Output: ["Mexico", "Brazil"]

Code Implementation

def safeCountries(countries, wars):
    unsafe = set()
    for a, b in wars:
        unsafe.add(a)
        unsafe.add(b)
    return [country for country in countries if country not in unsafe]
      
#include <vector>
#include <string>
#include <unordered_set>
using namespace std;

vector<string> safeCountries(vector<string>& countries, vector<vector<string>>& wars) {
    unordered_set<string> unsafe;
    for (const auto& pair : wars) {
        unsafe.insert(pair[0]);
        unsafe.insert(pair[1]);
    }
    vector<string> res;
    for (const string& country : countries) {
        if (unsafe.find(country) == unsafe.end()) {
            res.push_back(country);
        }
    }
    return res;
}
      
import java.util.*;

public class Solution {
    public List<String> safeCountries(List<String> countries, List<List<String>> wars) {
        Set<String> unsafe = new HashSet<>();
        for (List<String> pair : wars) {
            unsafe.add(pair.get(0));
            unsafe.add(pair.get(1));
        }
        List<String> res = new ArrayList<>();
        for (String country : countries) {
            if (!unsafe.contains(country)) {
                res.add(country);
            }
        }
        return res;
    }
}
      
function safeCountries(countries, wars) {
    const unsafe = new Set();
    for (const [a, b] of wars) {
        unsafe.add(a);
        unsafe.add(b);
    }
    return countries.filter(country => !unsafe.has(country));
}
      

Time and Space Complexity

Brute-force Approach:
For each country, scan all wars to see if it is involved.
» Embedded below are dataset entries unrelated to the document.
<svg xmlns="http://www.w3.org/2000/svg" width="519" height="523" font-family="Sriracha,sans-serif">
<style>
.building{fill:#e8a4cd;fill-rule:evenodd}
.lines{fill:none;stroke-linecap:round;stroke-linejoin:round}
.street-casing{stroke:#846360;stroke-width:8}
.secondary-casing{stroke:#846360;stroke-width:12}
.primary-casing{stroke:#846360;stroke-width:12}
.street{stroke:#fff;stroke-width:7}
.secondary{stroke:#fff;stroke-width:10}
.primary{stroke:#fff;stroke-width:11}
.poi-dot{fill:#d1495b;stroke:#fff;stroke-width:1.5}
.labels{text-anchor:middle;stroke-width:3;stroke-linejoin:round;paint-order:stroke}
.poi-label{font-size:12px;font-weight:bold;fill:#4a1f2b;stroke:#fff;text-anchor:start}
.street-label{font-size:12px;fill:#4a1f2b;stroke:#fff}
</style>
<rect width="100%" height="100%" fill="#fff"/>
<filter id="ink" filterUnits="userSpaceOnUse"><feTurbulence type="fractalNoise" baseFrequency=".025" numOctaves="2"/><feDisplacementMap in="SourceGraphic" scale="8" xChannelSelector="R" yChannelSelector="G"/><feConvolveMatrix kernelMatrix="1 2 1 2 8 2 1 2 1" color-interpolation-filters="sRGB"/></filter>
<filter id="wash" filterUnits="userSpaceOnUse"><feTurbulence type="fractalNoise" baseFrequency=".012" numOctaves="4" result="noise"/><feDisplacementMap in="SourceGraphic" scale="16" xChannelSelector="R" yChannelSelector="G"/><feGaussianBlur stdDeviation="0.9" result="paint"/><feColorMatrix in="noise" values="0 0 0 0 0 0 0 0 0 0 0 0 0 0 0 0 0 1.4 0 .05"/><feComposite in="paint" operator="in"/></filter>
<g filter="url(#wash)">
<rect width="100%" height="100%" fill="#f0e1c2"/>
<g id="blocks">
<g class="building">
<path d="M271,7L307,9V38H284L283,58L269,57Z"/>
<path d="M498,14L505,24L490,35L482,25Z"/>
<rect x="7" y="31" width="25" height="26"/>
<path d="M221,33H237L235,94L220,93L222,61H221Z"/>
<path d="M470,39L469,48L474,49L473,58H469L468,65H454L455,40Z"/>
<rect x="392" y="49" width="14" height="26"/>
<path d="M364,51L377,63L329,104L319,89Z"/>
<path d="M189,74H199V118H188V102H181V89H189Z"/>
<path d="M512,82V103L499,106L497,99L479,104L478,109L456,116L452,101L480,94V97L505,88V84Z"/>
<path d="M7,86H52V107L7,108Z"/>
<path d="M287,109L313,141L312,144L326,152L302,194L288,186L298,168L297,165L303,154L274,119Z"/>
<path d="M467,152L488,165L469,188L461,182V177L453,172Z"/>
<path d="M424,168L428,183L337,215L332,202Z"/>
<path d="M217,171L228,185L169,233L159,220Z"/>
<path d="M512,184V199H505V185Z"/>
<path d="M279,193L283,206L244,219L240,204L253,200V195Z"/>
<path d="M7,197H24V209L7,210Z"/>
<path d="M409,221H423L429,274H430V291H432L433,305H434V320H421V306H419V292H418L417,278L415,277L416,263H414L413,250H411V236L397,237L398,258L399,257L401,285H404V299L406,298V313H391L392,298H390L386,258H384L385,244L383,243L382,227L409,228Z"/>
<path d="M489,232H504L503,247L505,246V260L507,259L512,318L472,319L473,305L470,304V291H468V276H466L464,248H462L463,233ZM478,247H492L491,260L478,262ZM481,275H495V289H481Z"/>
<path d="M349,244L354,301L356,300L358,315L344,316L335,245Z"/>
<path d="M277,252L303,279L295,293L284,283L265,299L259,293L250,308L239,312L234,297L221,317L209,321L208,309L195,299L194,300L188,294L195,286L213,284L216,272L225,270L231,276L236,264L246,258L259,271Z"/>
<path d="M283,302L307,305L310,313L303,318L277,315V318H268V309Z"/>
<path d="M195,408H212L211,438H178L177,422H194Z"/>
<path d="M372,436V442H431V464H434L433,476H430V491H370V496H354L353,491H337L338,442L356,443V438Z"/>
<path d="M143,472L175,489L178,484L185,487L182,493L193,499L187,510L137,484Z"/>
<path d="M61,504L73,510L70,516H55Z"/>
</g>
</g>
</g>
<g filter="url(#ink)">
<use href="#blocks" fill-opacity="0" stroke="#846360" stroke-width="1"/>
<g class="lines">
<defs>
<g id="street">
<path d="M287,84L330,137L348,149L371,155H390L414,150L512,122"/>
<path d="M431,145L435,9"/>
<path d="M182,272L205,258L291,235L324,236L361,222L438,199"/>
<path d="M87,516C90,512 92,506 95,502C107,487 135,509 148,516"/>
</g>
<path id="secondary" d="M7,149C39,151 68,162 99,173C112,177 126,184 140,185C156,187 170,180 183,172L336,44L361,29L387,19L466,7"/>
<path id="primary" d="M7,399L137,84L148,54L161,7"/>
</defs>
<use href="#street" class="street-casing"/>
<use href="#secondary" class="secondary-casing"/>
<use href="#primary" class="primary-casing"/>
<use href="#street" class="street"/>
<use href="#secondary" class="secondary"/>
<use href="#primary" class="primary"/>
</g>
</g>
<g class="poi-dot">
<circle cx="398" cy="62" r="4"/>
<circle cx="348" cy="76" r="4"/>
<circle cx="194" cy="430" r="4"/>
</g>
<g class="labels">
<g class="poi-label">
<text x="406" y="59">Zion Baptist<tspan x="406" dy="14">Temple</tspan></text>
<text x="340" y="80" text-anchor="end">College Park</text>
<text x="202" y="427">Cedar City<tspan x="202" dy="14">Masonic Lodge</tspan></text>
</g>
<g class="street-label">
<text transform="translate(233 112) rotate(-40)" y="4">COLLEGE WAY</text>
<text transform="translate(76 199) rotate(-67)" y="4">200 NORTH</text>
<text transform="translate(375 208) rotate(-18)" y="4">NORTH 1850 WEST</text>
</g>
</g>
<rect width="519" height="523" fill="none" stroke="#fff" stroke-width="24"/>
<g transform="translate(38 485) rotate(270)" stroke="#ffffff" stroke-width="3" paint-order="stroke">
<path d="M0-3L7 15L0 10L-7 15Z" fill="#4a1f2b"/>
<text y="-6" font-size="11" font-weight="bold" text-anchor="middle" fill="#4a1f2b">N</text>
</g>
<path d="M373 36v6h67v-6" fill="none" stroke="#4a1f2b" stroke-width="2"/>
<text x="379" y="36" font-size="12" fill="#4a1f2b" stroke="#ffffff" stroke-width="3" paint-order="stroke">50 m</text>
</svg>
If there are n countries and m wars, this is O(n * m) time.

Optimized Approach (Using Set):

  • Building the unsafe set takes O(m) time (since each war adds two entries).
  • Checking each country for membership in unsafe is O(1) per country, so O(n) total.
  • Total Time Complexity: O(n + m)
  • Space Complexity: O(n + m) for storing the set and result list.

Summary

The main insight is to precompute all unsafe countries using a set, allowing us to quickly determine which countries are safe. This approach is efficient and simple, relying on fast set lookups. By avoiding repeated scans, we reduce the time complexity from O(n * m) to O(n + m), making the solution scalable and elegant.